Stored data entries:
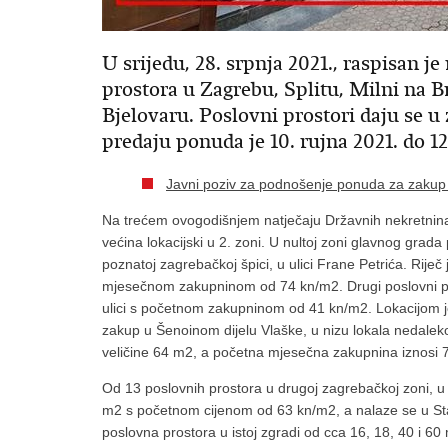
U srijedu, 28. srpnja 2021., raspisan j
prostora u Zagrebu, Splitu, Milni na Bra
Bjelovaru. Poslovni prostori daju se u
predaju ponuda je 10. rujna 2021. do 12 
Javni poziv za podnošenje ponuda za zakup 
Na trećem ovogodišnjem natječaju Državnih nekretnina
većina lokacijski u 2. zoni. U nultoj zoni glavnog grad
poznatoj zagrebačkoj špici, u ulici Frane Petrića. Ri
mjesečnom zakupninom od 74 kn/m2. Drugi poslovni pros
ulici s početnom zakupninom od 41 kn/m2. Lokacijom je p
zakup u Šenoinom dijelu Vlaške, u nizu lokala nedalek
veličine 64 m2, a početna mjesečna zakupnina iznosi 
Od 13 poslovnih prostora u drugoj zagrebačkoj zoni, 
m2 s početnom cijenom od 63 kn/m2, a nalaze se u Stan
poslovna prostora u istoj zgradi od cca 16, 18, 40 i 60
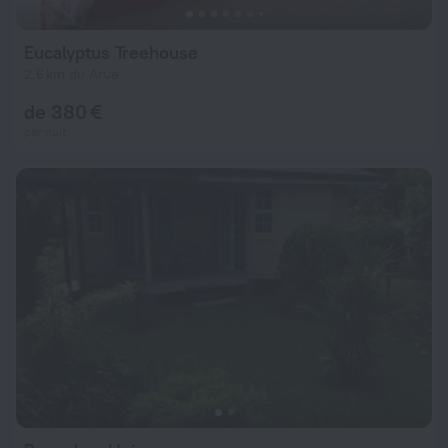
Eucalyptus Treehouse
2,6 km du Arue
de 380 €
par nuit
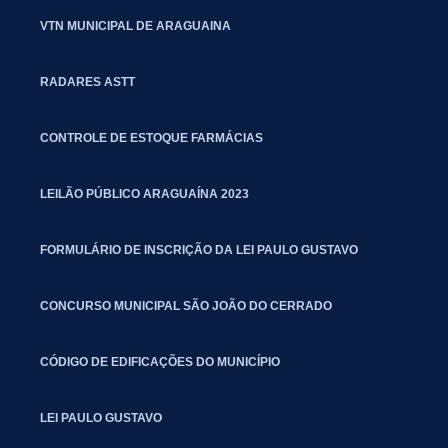
VTN MUNICIPAL DE ARAGUAINA
RADARES ASTT
CONTROLE DE ESTOQUE FARMÁCIAS
LEILÃO PÚBLICO ARAGUAÍNA 2023
FORMULÁRIO DE INSCRIÇÃO DA LEI PAULO GUSTAVO
CONCURSO MUNICIPAL SÃO JOÃO DO CERRADO
CÓDIGO DE EDIFICAÇÕES DO MUNICÍPIO
LEI PAULO GUSTAVO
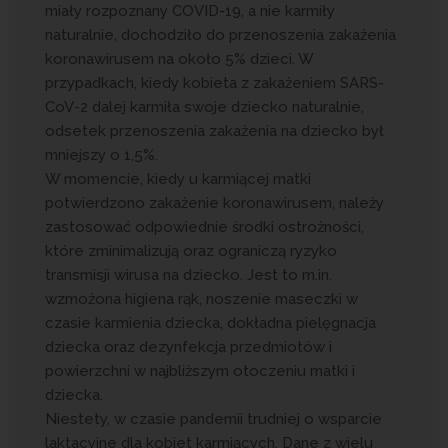
miały rozpoznany COVID-19, a nie karmiły
naturalnie, dochodziło do przenoszenia zakażenia
koronawirusem na około 5% dzieci. W
przypadkach, kiedy kobieta z zakażeniem SARS-
CoV-2 dalej karmiła swoje dziecko naturalnie,
odsetek przenoszenia zakażenia na dziecko był
mniejszy o 1,5%.
W momencie, kiedy u karmiącej matki
potwierdzono zakażenie koronawirusem, należy
zastosować odpowiednie środki ostrożności,
które zminimalizują oraz ograniczą ryzyko
transmisji wirusa na dziecko. Jest to m.in.
wzmożona higiena rąk, noszenie maseczki w
czasie karmienia dziecka, dokładna pielęgnacja
dziecka oraz dezynfekcja przedmiotów i
powierzchni w najbliższym otoczeniu matki i
dziecka.
Niestety, w czasie pandemii trudniej o wsparcie
laktacyjne dla kobiet karmiących. Dane z wielu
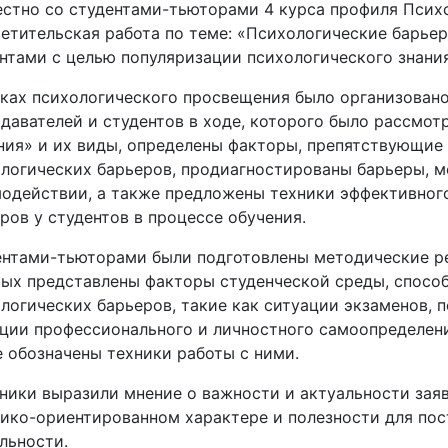
стно со студентами-тьюторами 4 курса профиля Псих
етительская работа по теме: «Психологические барье
нтами с целью популяризации психологического знания
ках психологического просвещения было организован
давателей и студентов в ходе, которого было рассмо
ия» и их виды, определены факторы, препятствующие
логических барьеров, продиагностированы барьеры,
одействии, а также предложены техники эффективног
ров у студентов в процессе обучения.
нтами-тьюторами были подготовлены методические ре
ых представлены факторы студенческой среды, спос
логических барьеров, такие как ситуации экзаменов, 
ции профессионального и личностного самоопределения
 обозначены техники работы с ними.
ники выразили мнение о важности и актуальности зая
ико-ориентированном характере и полезности для по
льности.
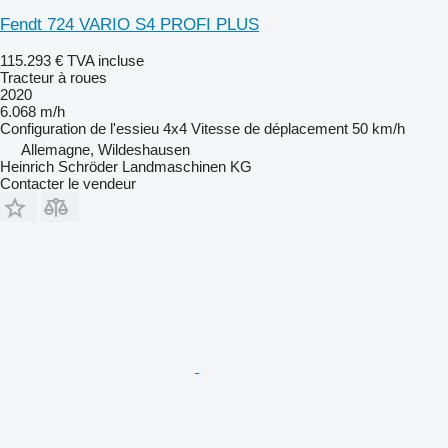
Fendt 724 VARIO S4 PROFI PLUS
115.293 €
TVA incluse
Tracteur à roues
2020
6.068 m/h
Configuration de l'essieu
4x4
Vitesse de déplacement
50 km/h
Allemagne, Wildeshausen
Heinrich Schröder Landmaschinen KG
Contacter le vendeur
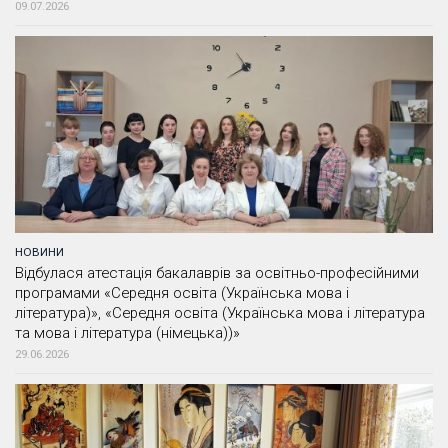
09.07.2026
НОВИНИ
Відбулася атестація бакалаврів за освітньо-професійними
програмами «Середня освіта (Українська мова і
література)», «Середня освіта (Українська мова і література
та мова і література (німецька))»
29.06.2026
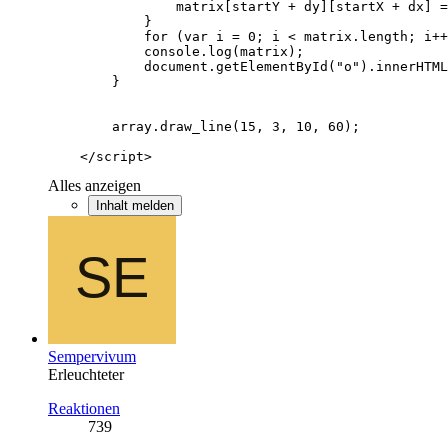
    </script>
Alles anzeigen
Inhalt melden
Sempervivum
Erleuchteter
Reaktionen
739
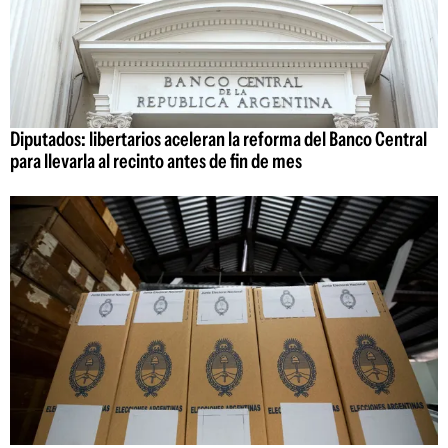
Diputados: libertarios aceleran la reforma del Banco Central
para llevarla al recinto antes de fin de mes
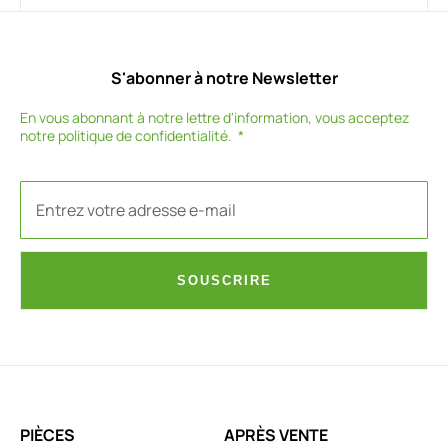
S'abonner à notre Newsletter
En vous abonnant à notre lettre d'information, vous acceptez
notre
politique de confidentialité
.
SOUSCRIRE
PIÈCES
APRÈS VENTE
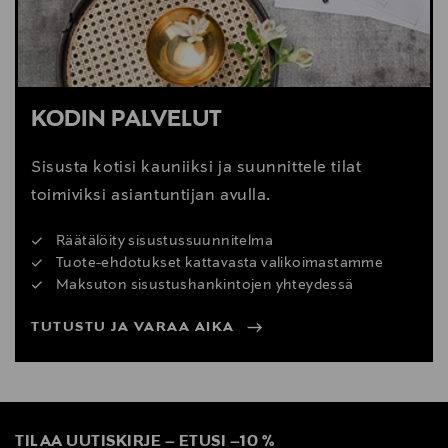
KODIN PALVELUT
Sisusta kotisi kauniiksi ja suunnittele tilat
toimiviksi asiantuntijan avulla.
Räätälöity sisustussuunnitelma
Tuote-ehdotukset kattavasta valikoimastamme
Maksuton sisustushankintojen yhteydessä
TUTUSTU JA VARAA AIKA
TILAA UUTISKIRJE
–
ETUSI
–
10 %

## TASK OBJECTIVE:
Copy word for word the span of the records above that begins at the line with "powierzchni w najbliższym otoczeniu matki i" and ends at the line with "логических барьеров, такие", including those two lines but not the pictures.

## ANSWER SPACE:
powierzchni w najbliższym otoczeniu matki i
dziecka.
Niestety, w czasie pandemii trudniej o wsparcie
laktacyjne dla kobiet karmiących. Dane z wielu
стно со студентами-тьюторами 4 курса профиля Псих
етительская работа по теме: «Психологические барье
нтами с целью популяризации психологического знания
ках психологического просвещения было организован
давателей и студентов в ходе, которого было рассмо
ия» и их виды, определены факторы, препятствующие
логических барьеров, продиагностированы барьеры,
одействии, а также предложены техники эффективног
ров у студентов в процессе обучения.
нтами-тьюторами были подготовлены методические ре
ых представлены факторы студенческой среды, спос
логических барьеров, такие как ситуации экзаменов, 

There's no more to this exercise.